Tutta la vaporwave usa riferimenti estetici degli anni 80 e soprattutto come, attraverso questi canoni, quell’epoca immaginasse il futuro come metro di paragone della realtà attuale. Un mondo ormai incapace di immaginare il futuro se non come una noiosa e banale ripetizione del presente e dei suoi meccanismi intrinsechi.

La vaporwave stessa è autoironica e satirica. Usare tecnologie contemporanee per riprendere cose già fatte in trent’anni prima è molto antologico e denota una mancanza di immaginazione. La vera articità del movimento riguarda l’aver inventato un linguaggio che stimola la riflessione all’ascoltatore.

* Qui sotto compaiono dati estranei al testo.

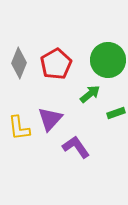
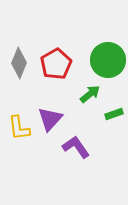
green rectangle: moved 2 px left, 1 px down
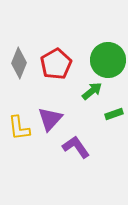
green arrow: moved 2 px right, 3 px up
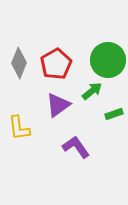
purple triangle: moved 8 px right, 14 px up; rotated 12 degrees clockwise
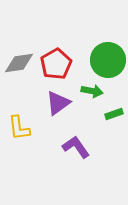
gray diamond: rotated 60 degrees clockwise
green arrow: rotated 50 degrees clockwise
purple triangle: moved 2 px up
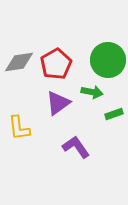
gray diamond: moved 1 px up
green arrow: moved 1 px down
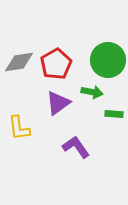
green rectangle: rotated 24 degrees clockwise
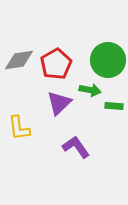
gray diamond: moved 2 px up
green arrow: moved 2 px left, 2 px up
purple triangle: moved 1 px right; rotated 8 degrees counterclockwise
green rectangle: moved 8 px up
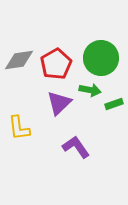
green circle: moved 7 px left, 2 px up
green rectangle: moved 2 px up; rotated 24 degrees counterclockwise
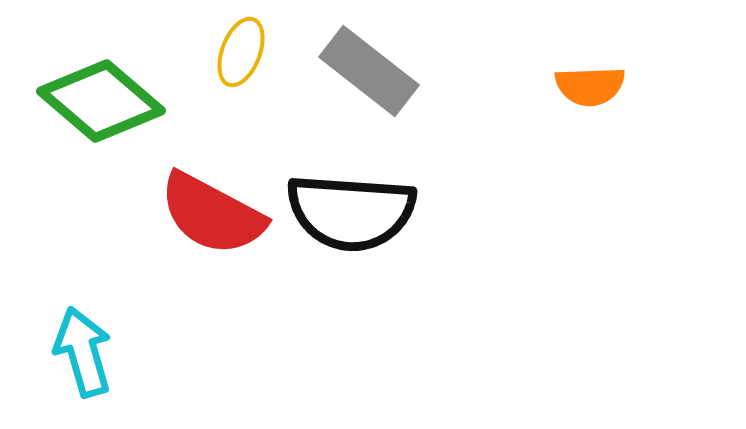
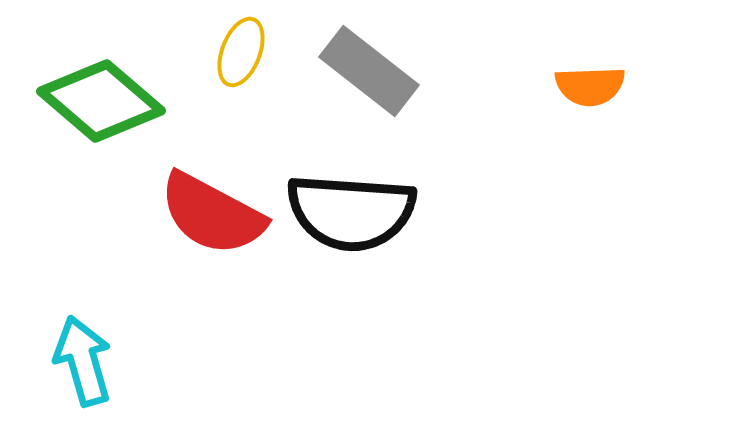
cyan arrow: moved 9 px down
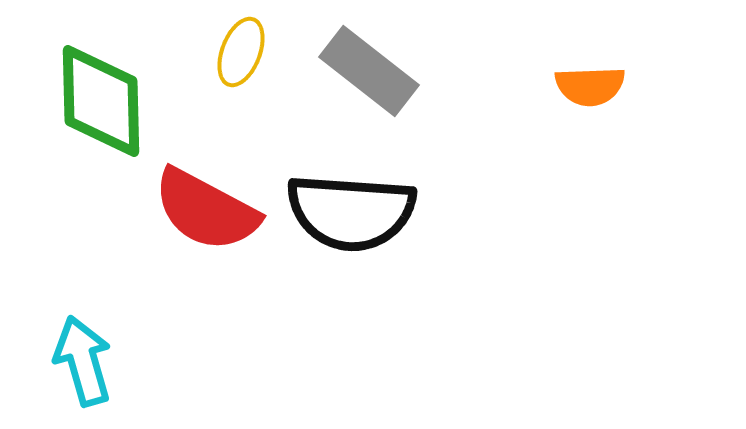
green diamond: rotated 48 degrees clockwise
red semicircle: moved 6 px left, 4 px up
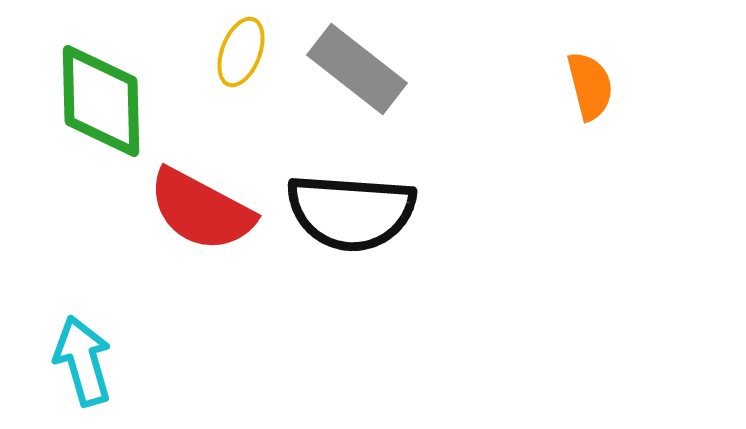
gray rectangle: moved 12 px left, 2 px up
orange semicircle: rotated 102 degrees counterclockwise
red semicircle: moved 5 px left
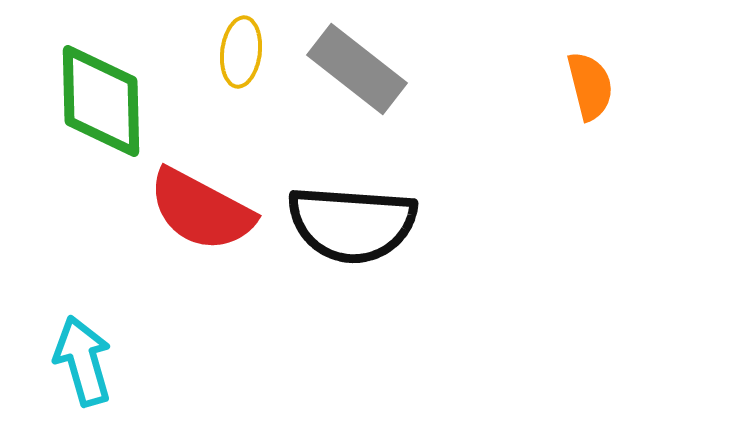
yellow ellipse: rotated 14 degrees counterclockwise
black semicircle: moved 1 px right, 12 px down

Il brano più famoso dell’album è senz’altro “Lisa Frank 420 / Modern Computing”, che consiste in una versione rallentata al 75 % con l’aggiunta di loop di “It’s Your Move” di Diana Ross. Il pezzo, esemplicativo della scena vaporwave, viene spesso usata come canzone meme. Da pezzo pop-dance anni 80 elettronico e catchy, Vektroid lo trasforma in un brano soul allucinogeno, con la voce androgena spezzante e alienante.

“Boot” (ブート Būto) è la versione decadente e oscura di “Tar Baby” di Sade, brano pop tendente al jazz. Alcuni pezzi, come Chill Divin’ with ECCO, dove ECCO sta per Ecco The Dolphin, protagonista dell’omonimo videogioco anni 90, sono invece strumentali e mostrano una sensibilità più vicina al mondo dell’Ambient.

La scelta stessa di scrivere i titoli dei brani in alfabeto giapponese è programmata. Il GIappone degli anni 80 era molto occidentale nei costumi ed era all’epoca un paese in piena crescita economica destinato, secondo gli analisti, a superare gli Stati Uniti (non successe a causa della crisi finanziaria dei primi anni 90).

La copertina stessa è un concentrato di estetica vaporwave, denominata nel gergo Aesthetics. Prospettive inespressive, scacchiera disegnata in digitale, panorama della New York anni 80/90 alterata nei colori, busto greco in bella vista; l’accostamento è chiaramente al limite del no sense ma trasmette un forte senso del chic. L’estetica ottantiana portata al suo estremo, ipercolorata, dozzinale ma fintamente ricercata e quasi nauseante nella sua pretenziosità inguistificata.

Come ogni album vaporwave che si rispetti è disponibile solo in formato digitale su piattaforme come Bandcamp e YouTube, qualsiasi edizione fisica è ad appannaggio dei collezionisti ed è a tiratura limitatissima.